Assignment 4 - Bayesian models
By Julia Jönmark and Hanna Söderström
Hours spent: 10h each
Question 1
To answer this question we needed to fetch the files and put its information in to a dataframe.
For the first question we took inspiration from the code from Grepper (found on this link: https://www.codegrepper.com/code-examples/shell/unzip+tar.gz+using+python) to be able to access the information from the .tar files. Then we realized that the files were not read correctly and this was fixed by adding 'latin-1' according to this link: https://stackoverflow.com/questions/5552555/unicodedecodeerror-invalid-continuation-byte.
Below we can see how the data frame 'df' looks
For part B in the first question we wanted to split the dataset into training and test sets. We use a train/test split of 70-30.
Question 2
We start of with the train and test sets from the previous question and use it for the vectorization of the emails.

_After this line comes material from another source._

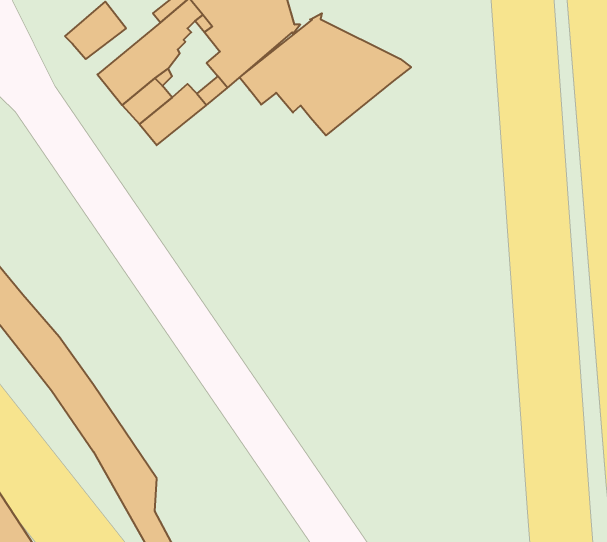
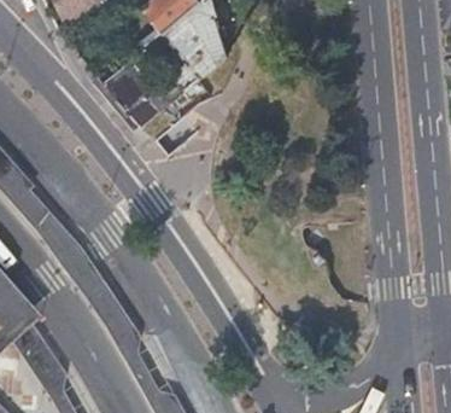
building: [239,13,411,135] -> none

To vectorize the email texts we used the code from scikit learn as inspiration (found on this link: https://scikit-learn.org/stable/modules/generated/sklearn.feature_extraction.text.CountVectorizer.html?highlight=count%20vectorizer#sklearn.feature_extraction.text.CountVectorizer)

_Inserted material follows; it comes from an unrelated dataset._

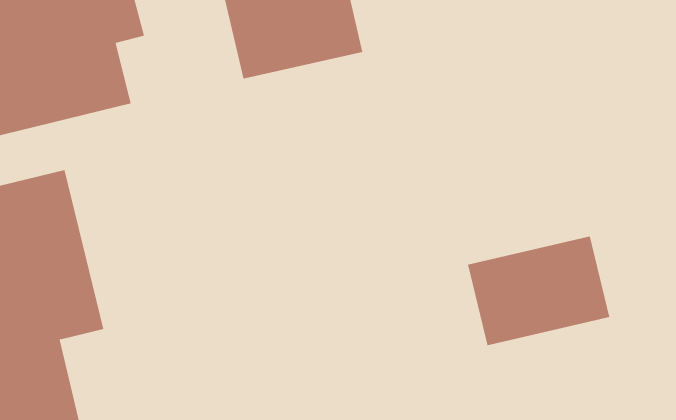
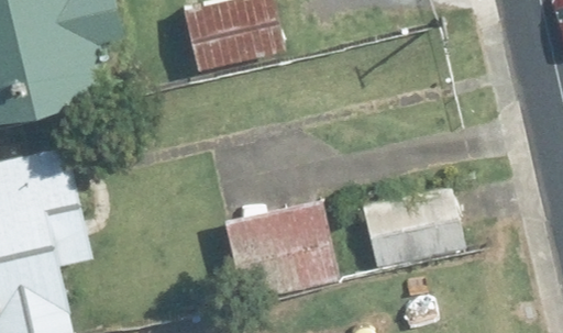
building: none -> [220,200,341,303]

When we have vectorized the email texts, we create the classifiers and run them. The code is taken from naïve_bayes_intro.ipynb provided in the course (we have changed to the right classifier here).
We then want to print out the results with the percentage of ham and spam tests set that were classified correctly. This is done by creating confusion matrixes (code for this is taken from this link: https://scikit-learn.org/stable/auto_examples/model_selection/plot_confusion_matrix.html). To calculate the true positive and true negative we took inspiration from Grepper again (code found on this link: https://www.codegrepper.com/code-examples/python/precision+and+recall+from+confusion+matrix+python) and calculated more exact values.
According to the picture provided in Lecture 4 (see below), we can analyze the matrices.
From the matrix with the Bernoulli classifiers we get: correct identification of ham: 99.8% correct identification of spam: 25.2% _ From the matrix with the Multinomial classifiers we get: correct identification of ham: 99.2% correct identification of spam: 90.2%
From this we get that the the Multinomial classifier is better for identifying spam/ham emails for this dataset. We can also see from the matrices above that the amount of false idenification of ham was far greater with the Bernoulli classifier than with the Multinomial classifier. Since the multinomial classifier takes the number of times a word appears into consideration (unlike the Bernoulli) we can conclude that the number of times a word appear matters for this dataset.
Question 3
We begin by seperating the easy/hard ham types into two different data sets together with the spam. This will be the data sets that we use later to determine the difference between easy ham vs spam and hard ham vs spam.
Then we did same as we have done before but we used different data frames in this case.
From the above matrices we get the following:
For easy ham: correct identification of ham with MultinomialNB: 99.8% correct identification of spam with MultinomialNB: 88.3% correct identification of ham with BernoulliNB: 100% correct identification of spam with BernoulliNB: 57.6% _ For hard ham: correct identification of ham with MultinomialNB: 78% correct identification of spam with MultinomialNB: 99.3% correct identification of ham with BernoulliNB: 50% correct identification of spam with BernoulliNB: 97.9%
From this we can conclude that the multinomial classifier is better than bernoulli regarding both easy ham and hard ham. For easy ham, we can see that the bernoulli classifier only gives the correct information 57.6% of the times for spam emails when the multinomial classifier gives 88.3% correct information for spam emails. For hard ham the the bernoulli classifier only gives the correct information 50% of the times for ham emails when the multinomial classifier gives 78% correct information for ham emails. That is a significant difference in both cases where the multinomial classifier comes out on top.